# Hi to all the expats!



## Bazzanorth (Oct 9, 2013)

Hi people,

I decided I would not be a rule breaker and introduce myself!

I'm Barry,24 and from London.I have just flown out here and have job settled.However,I will be needing to find accommodation as from the 9th possible earlier (currently in internet city holiday express). I have looked at dubizzle but not had a great deal of feedback as of yet.if any of you know of anyone I would gladly appreciate your help.

Thanks,
Barry Goertz


----------



## VWCefiro (Jan 27, 2013)

Hello and welcome to the forums 

You can use this site it'll help me a lot deciding on a new place it gathers all the classifies in one place even dubizzle, also it gives you an idea of the average rent in each area of Abu Dhabi and Dubai 

flats/villas for rent/sale in Dubai from Dubizzle,Gulf news,Bayut,Bayt,e-waseet,Property finder,i-dar


----------



## Bazzanorth (Oct 9, 2013)

Thanks a lot looks good!


----------



## VWCefiro (Jan 27, 2013)

No problem others can chime in, but you might get more responses in the Dubai section since I think your located there so try posting over there.
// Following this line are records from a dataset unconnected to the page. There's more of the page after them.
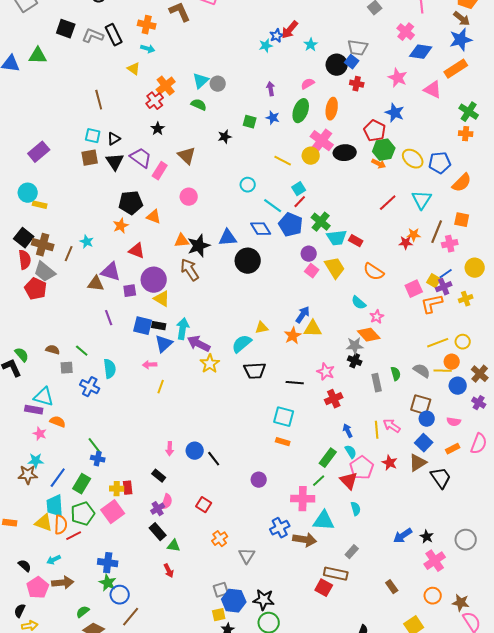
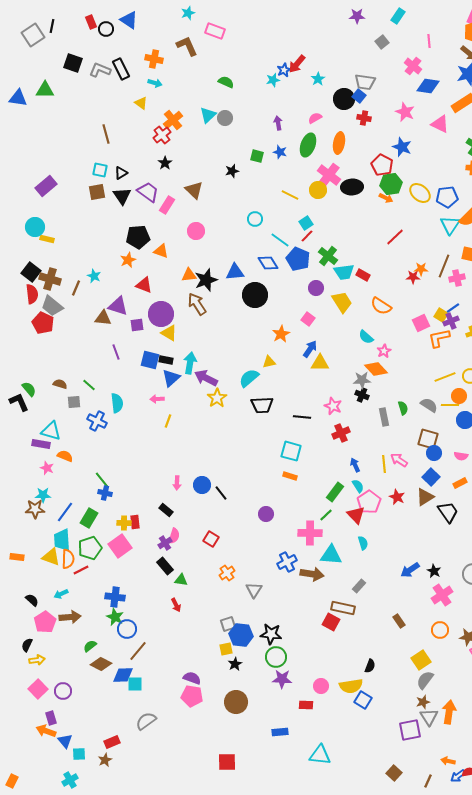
green semicircle: (199, 105) -> (226, 82), moved
cyan triangle: (422, 200) -> (450, 225), moved
pink square: (312, 271) -> (308, 319), moved
orange star: (293, 336) -> (281, 334), moved

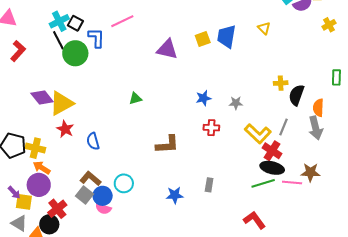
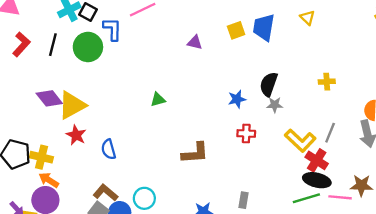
black line: (58, 40) -> (53, 45), moved, turned 42
purple triangle: (167, 49) -> (195, 42), size x0.6
black semicircle: (296, 95) -> (269, 84), moved

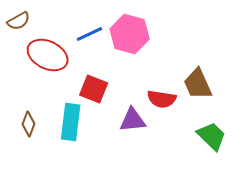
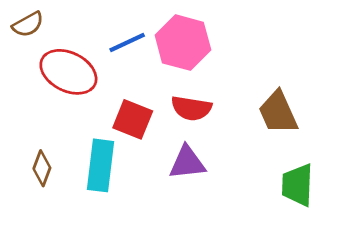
red semicircle: (162, 99) -> (191, 108), moved
green trapezoid: (212, 136) -> (297, 185), turned -132

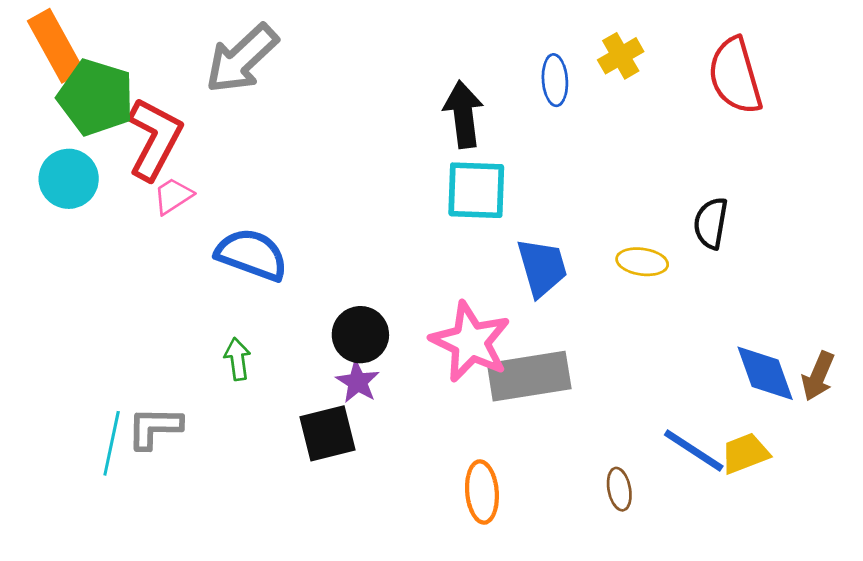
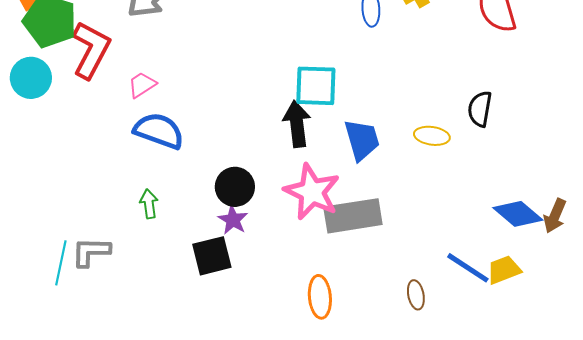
black arrow: (463, 114) -> (297, 124), moved
pink trapezoid: (173, 196) -> (142, 85), moved
blue diamond: (765, 373) -> (518, 214), turned -30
Dubai Expat Forum for Expats Living in Dubai - Expat Forum For People Moving Overseas And Living Abroad


----------



## Bazzanorth (Oct 9, 2013)

Oo am I I didn't realise ill repost there too thanks for your help though!


----------



## nikkisizer (Aug 20, 2011)

Hi Barry,

Check out this website which you may find of use:

Dubai Property Dubai Real Estate

Good luck!


----------



## Bazzanorth (Oct 9, 2013)

thanks for your help.

I cant find something in my budget with better homes do you know of any others??

Thanks,
Barry


----------